Nester der „schwarzen Schwäne“ Russlands

Sie könnten aber revitalisiert und gestärkt werden, wenn sich ein weiteres unvorhergesehenes Ereignis einstellt. Derer gibt es theoretisch viele, jedoch sind sie augenblicklich unaufzeigbar. Dabei sind die Nester der „schwarzen Schwäne“ Russlands größtenteils bekannt: Die überbordende systemische Korruption, die maroden hochgefährlichen Atommeiler, der „weiche Bauch“ im Nordkaukasus und der klandestine militärisch-geheimdienstliche Komplex. Wagen wir das Gedankenspiel. Was würde beispielsweise passieren, wenn plötzlich und unerwartet ein zweites Tschernobyl auf russischem Boden eintreten würde? Zu erst einmal könnte solch ein Ereignis nicht mehr geheim gehalten werden. Die sozialen Medien des Internets würden über die offensichtliche Unfähigkeit der Behörden berichten, die Bevölkerung vor den Auswirkungen der Katastrophe zu schützen. Der Kreml würde massiv unter Druck geraten und in seiner Verzweiflung nur noch mehr zur Zielscheibe für die Vielzahl großer und kleiner Unerträglichkeiten im Lande werden. Rücktritte könnten erfolgen. Wütende Großdemonstrationen würden direkt vor den Kreml-Mauern stattfinden. Diesmal mit größerer Durchschlagskraft der nun stärker vereinigten Opposition, gestützt durch Überläufer und Systemopportunisten. Nur ein möglicher „schwarzer Schwan“ unter Vielen.

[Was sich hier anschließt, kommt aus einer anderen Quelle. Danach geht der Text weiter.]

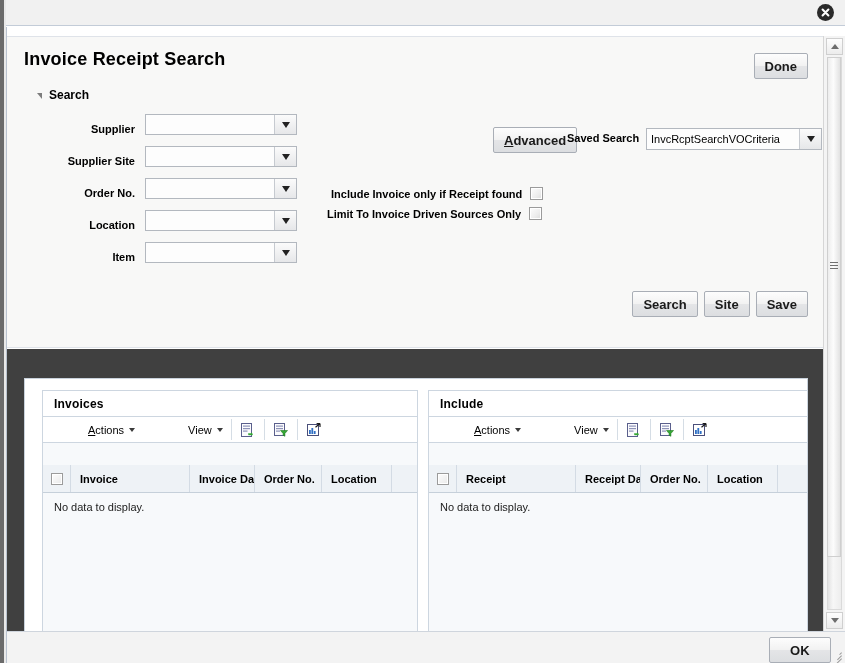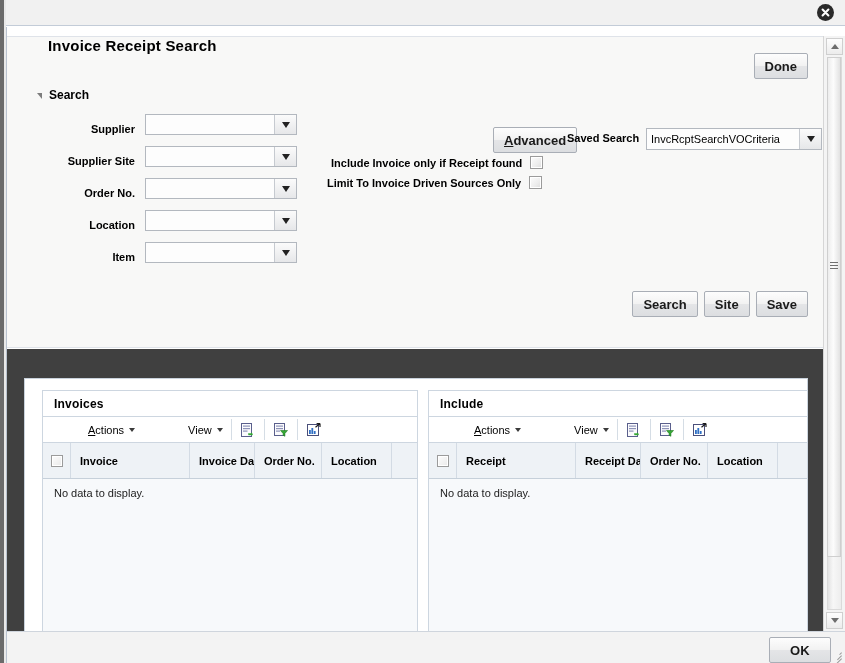--- a/index.html
+++ b/index.html
@@ -56,8 +56,8 @@
     border-bottom: 1px solid #dfe3e9;
   }
   .page-title {
-    position: absolute; left: 17px; top: 0;
-    font-size: 15px; font-weight: bold; letter-spacing: .2px; margin-left: 24px;
+    position: absolute; left: 17px; top: 12px;
+    font-size: 18px; font-weight: bold; letter-spacing: .2px;
   }
   .done-btn {
     position: absolute; right: 15px; top: 16px;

Mit Dekabristen muss man immer rechnen

Ein zweites Schwarzschwan-Ereignis, das auf dem Ersten aufbauen könnte, wäre ein Putsch innerhalb des militärisch-geheimdienstlichen Komplexes gegen das Putin-Regime. Getrieben von Macht- und Besitzwahrung ist dies nicht komplett auszuschließen. Alle bisherigen Erkenntnisse lassen gegenwärtig nichts Dergleichen erahnen.

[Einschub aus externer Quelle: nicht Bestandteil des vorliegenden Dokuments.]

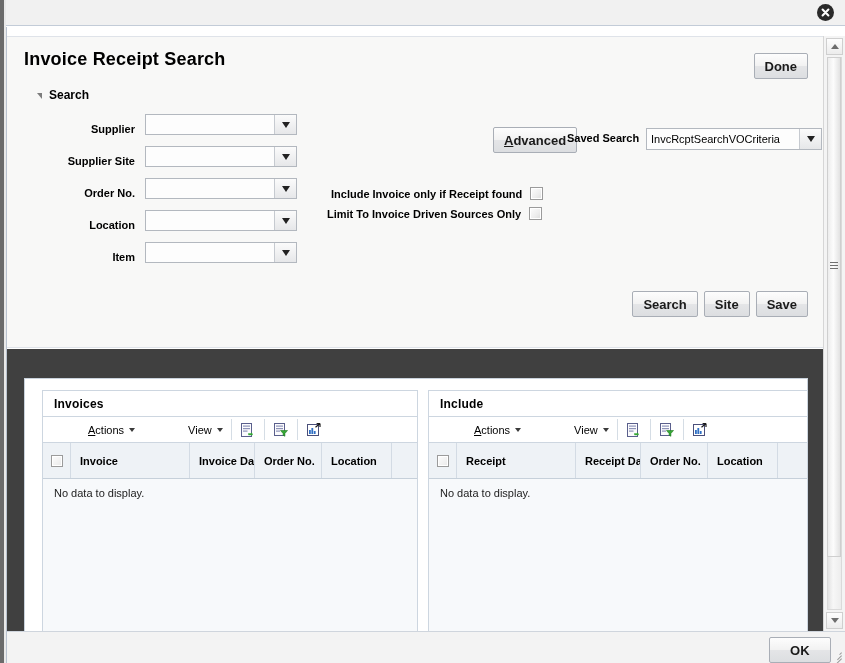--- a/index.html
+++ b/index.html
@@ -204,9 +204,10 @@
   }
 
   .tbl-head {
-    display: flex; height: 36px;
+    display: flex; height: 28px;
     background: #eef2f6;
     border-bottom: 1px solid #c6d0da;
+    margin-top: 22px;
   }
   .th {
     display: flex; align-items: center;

Aktuell steht die Armee hinter Putin und die Geheimdienste tragen ihre Schattenfehden weitgehend unbemerkt von der Öffentlichkeit aus. Aber man sollte nie das Krisenmoment und die daraus entspringenden Affekthandlungen, die zu allem Möglichen führen können, verkennen. Mit Dekabristen muss man immer rechnen. Und danach kommt meist eine Phase wilder Abrechnung a la Robespierre. Libysche Zustände in Russland könnten ausbrechen, da der korrupte und träge „Mittelbau“ des Systems (FSB, Administration, Prokuratur, regionale Polizei und lokale Mafia) sich durch Existenzängste bedroht fühlen könnte. Diese Gruppen sind potenzielle Risikofaktoren und faktische Vetospieler. Da sie keine realen Einkommens- und Aufstiegsoptionen außerhalb der Machtpyramide haben, werden sie ihren status quo auch noch während der neuen Übergangsordnung mit allen Mitteln zu verteidigen wissen. Sie sind der antidemokratische Verteidigungsperimeter gegen jegliche Systemöffnung. Wenn die Kreml-Oligarchie und Politikelite schon längst die Seiten gewechselt oder sich sonst wie arrangiert hat, werden diese weißen „System-Schwäne“ weiterkämpfen. Irak, Ägypten und Libyen stehen hier Pate für Post-Regimeverteilungskämpfe auf allen Ebenen – ausgelöst durch den arabischen Frühlings-Schwan von 2011.

Die Zukunft hält ein breites Spektrum möglicher und unerwarteter Entwicklungen bereit. Ob Schabowksis Schusseligkeit von 1989, Amerikas Schock an 9/11 oder der arabische Frühling seit 2011. „Schwarze Schwäne“ können immer und überall auftreten und zuschlagen. In Russland sind bereits Schwanen-Nester vorhanden. Ob daraus ein neuer schicksalhafter Flügelschlag für das Land schlägt, bleibt abzuwarten.